Dr. Stephen Scharper ended the Equity & Access in the World of Organics panel with a note on the role of religious groups to drive solutions outside typical market dynamics. He gave the example of how the Anglican Church partnered with the Parkdale Land Trust to purchase a property way below market value to start a community agriculture project that empowers locals and immigrants and put a damper to gentrification in the area.
Hearing the work of Ignatius Farm and Anglican Church of the Epiphany and St. Mark gives me hope in light of what happens all too often:
People often seek a solution by assigning political action to the individual Christian and confession to the church. Obviously, there are different mandates, primary for some and secondary for others, and they are not simply interchangeable. But total separation would be dangerous, and cannot be maintained under any circumstances. For the church may be in danger of becoming abstract and docetic; and, as history has shown time and again, it may end up as an accomplice of reckless power. And the individual Christian, left alone, will be exposed to many practical and spiritual perils.
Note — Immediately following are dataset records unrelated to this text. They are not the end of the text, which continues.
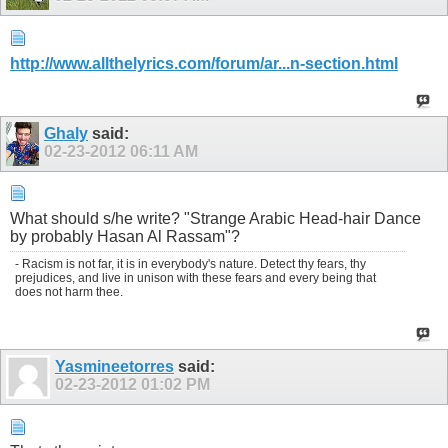
http://www.allthelyrics.com/forum/ar...n-section.html
Ghaly
said:
02-23-2012
06:11 AM
What should s/he write? "Strange Arabic Head-hair Dance
by probably Hasan Al Rassam"?
- Racism is not far, it is in everybody's nature. Detect thy fears, thy
prejudices, and live in unison with these fears and every being that
does not harm thee.
Yasmineetorres
said:
02-23-2012
01:02 PM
Friendship and Resistance: Essays on Dietrich Bonhoeffer, Eberhard Bethge
[1] Rant: Our explicitly “Chinese” church often turns to middle-class American men telling us how to be a Christian, how to be healthy, and even how to be married via cheesy-ass videos and patronizing workbooks. They say that these resources are only a “framework”, but the “framework” is still is the starting point, it’s the “neutral” stance from which all other expressions of faith are “deviant” or “more specialized”. That’s why we need abscess to describe “black liberation theology” whereas “white male theology” is simply “theology”. How we choose what our “framework” will be is not innocently decoupled from power. But I digress…
[2] Note that it’s “eco-spirtuality” instead of “spirituality” because it’s still not yet generally accepted that care for the earth is considered a subset of being a person of faith.
[3] There are many such arguments that are intellectually stimulating in their own right. However I think it’s a privilege that we can even debate whether we need to care about the earth for lofty reasons like “because heaven will be on earth” etc. without having to deal with the tangible consequences of climate change etc. Meanwhile the “earthly” effects of anthropogenic environmental degradation are so well-hidden from our affluent urban centers.